Orwell's Socialism was based on a Utopia which never came to fruition. Setanta is probably still suffering under the delusion that Communism still lives and that Socialism is viable. Communism is dead and Socialism is dying.

or, I should say, the ideal form of Socialism is dying. The Socialism professed by Barack Hussein Obama is not dead. It is not the Socialism that Orwell desired because it is based on one main premise--the accsession of more power by a Saul Alinsky wannabe--BHO.
0 Replies
 
nimh
 
  2  
Reply Mon 25 May, 2009 04:30 am
@ican711nm,
ican711nm wrote:

George Soros is seeking to emulate “Big Brother” in 1984.
GEORGE SOROS in his 1995 book, page 145, [I]Soros on Soros[/I], wrote:
I do not accept the rules imposed by others. If I did, I would not be alive today. I am a law-abiding citizen, but I recognize that there are regimes that need to be opposed rather than accepted. And in periods of regime change, the normal rules don't apply. One needs to adjust one's behavior to the changing circumstances.

Wait. So because Soros believes that " there are regimes that need to be opposed rather than accepted", he's like Big Brother?
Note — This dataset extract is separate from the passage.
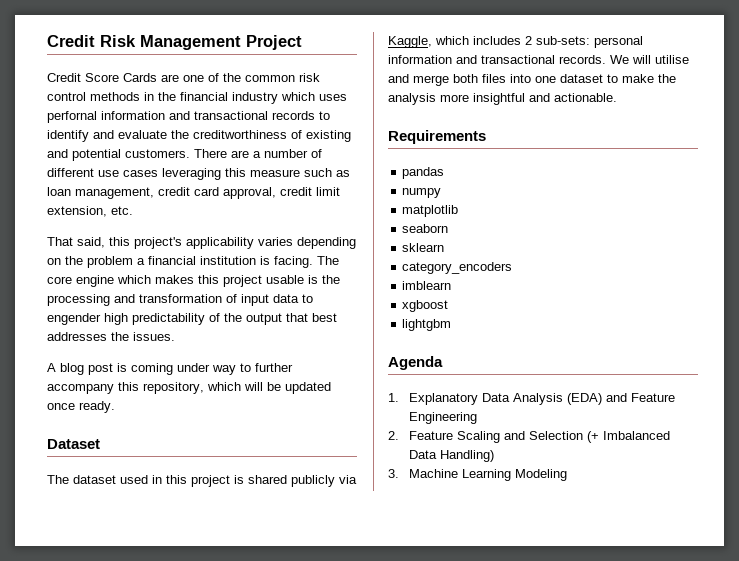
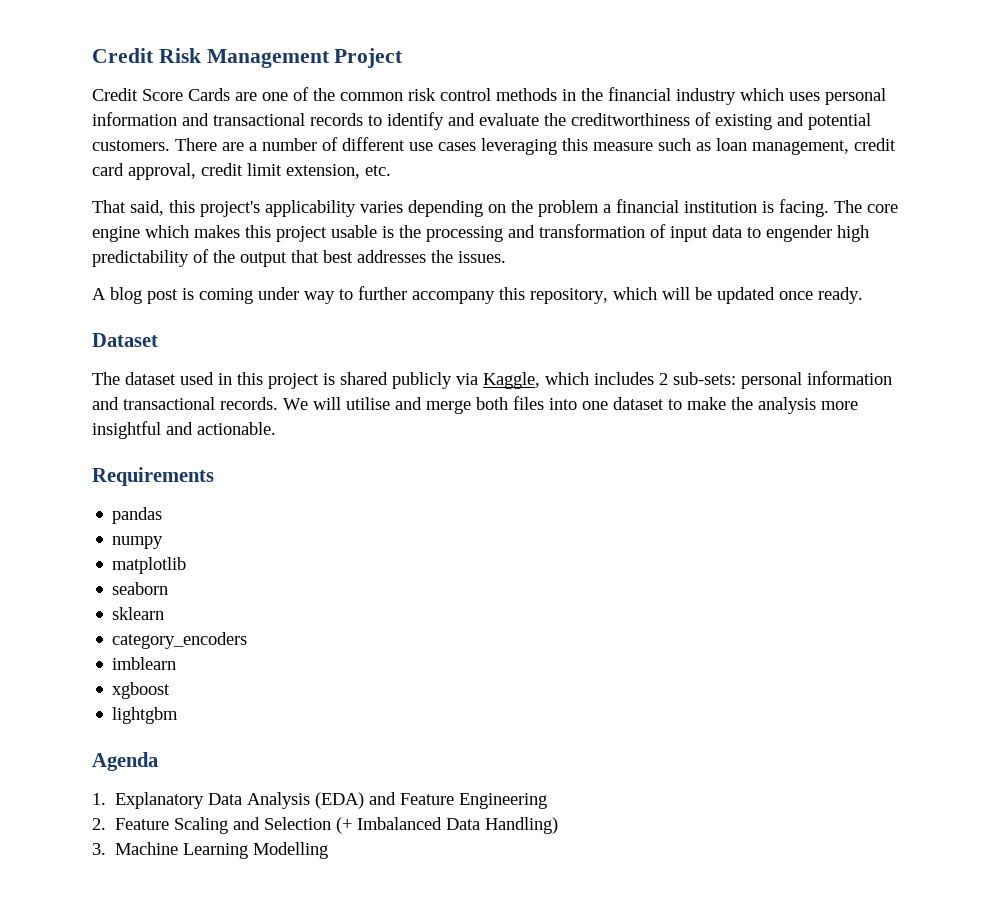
[47,111,97,123] perfornal -> [825,88,886,105] personal
[514,469,567,481] Modeling -> [253,842,329,859] Modelling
Aren't the ones who will accept a regime's laws and authority, no matter whether it is morally right or not, the ones who are living in 1984?
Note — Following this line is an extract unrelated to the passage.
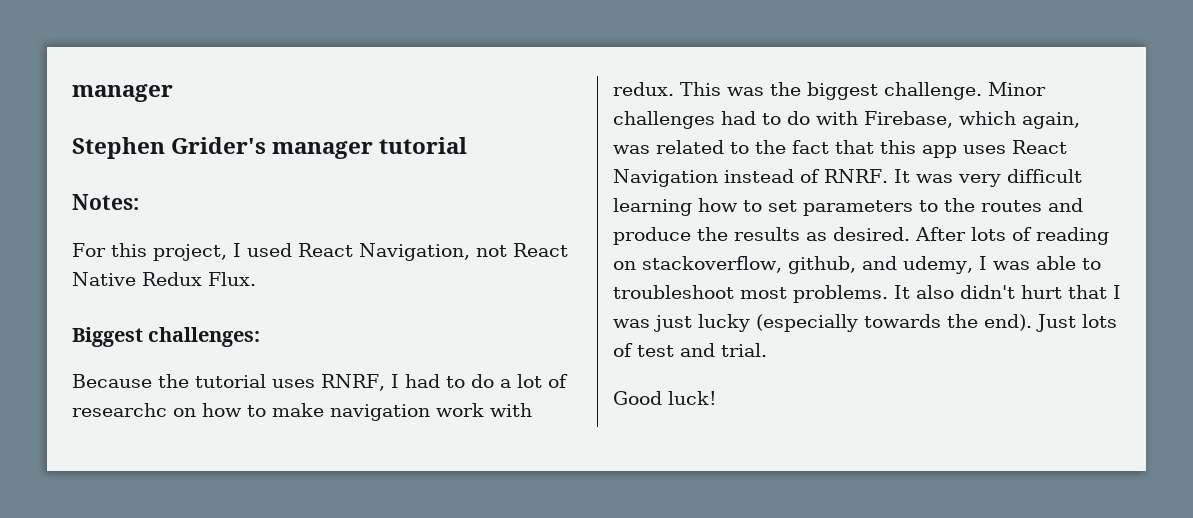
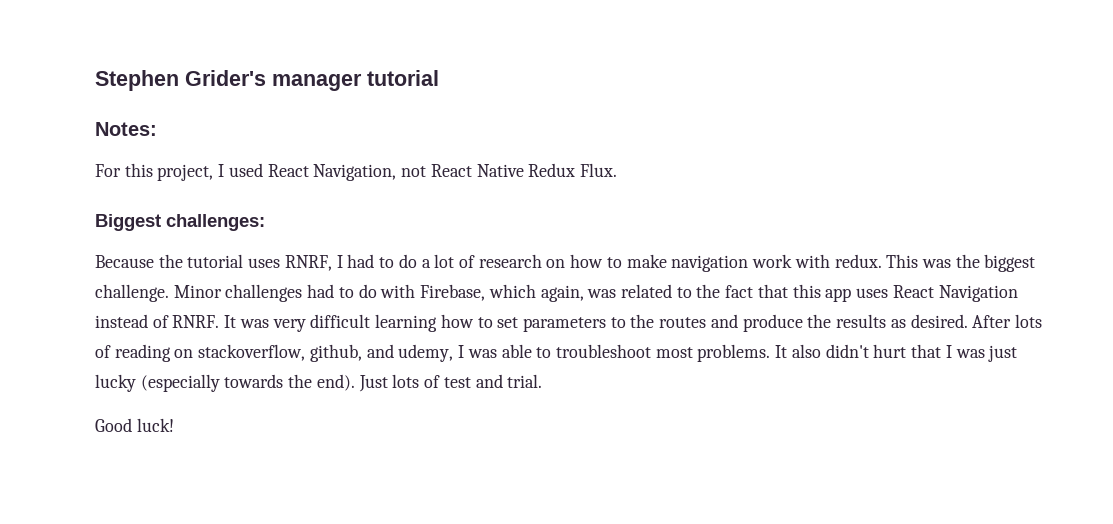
[72,84,173,102] manager // -> (95, 80) none
[72,403,167,417] researchc -> [478,254,542,268] research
Soros has opposed and acted against many authoritarian regimes. He did not just say, well, Lukashenka or Kuchma or Shevardnadze is the President, he sets out the laws and rules, and since those are the laws and rules, we need to just accept them and not violate them. He recognizes that sometimes, to resist a totalitarian regime, you need to go beyond the rules and laws it has set in place, and dare to defy authority. That doesn't put him on Big Brother's side, it puts him on the opposite side.

Far away from authoritarian regimes, in countries that are largely democratic, he challenges us again to think outside the box, and focus on making up our own mind about what kind of society we would like to live in. What about the current Constitution in the US, for example, on which you quote him? It's there, it was necessary, it's useful. But if you had the possibility to evaluate each of its laws on its merits and imagine new ones, what would you come up with? They are laws, not holy writs of self-evident truths that should be adhered to into infinity because, well, just because - as any authority, it can be questioned and it is always good to question it.

You may not agree with this - you may prefer to think of the Constitution as an untouchable set of rules underpinning the country's system of authority that should be obeyed through all our lives - but if so, again you can't say Soros is the one on Big Brother's side. He's the one always questioning authority, and probing whether things are quite right the way they are now. The kind of thing that would have gotten one swiftly eliminated in 1984.
Thomas
 
  1  
Reply Mon 25 May, 2009 07:12 am
@nimh,
Oh ... ya know ... big brother, anarchist, law-breaker ... those evildoers, infiltrating the Land of the Free by immigrating here from evildoervania -- they're all the same. No wonder people are afraid of us here in the Home of the Brave. They better!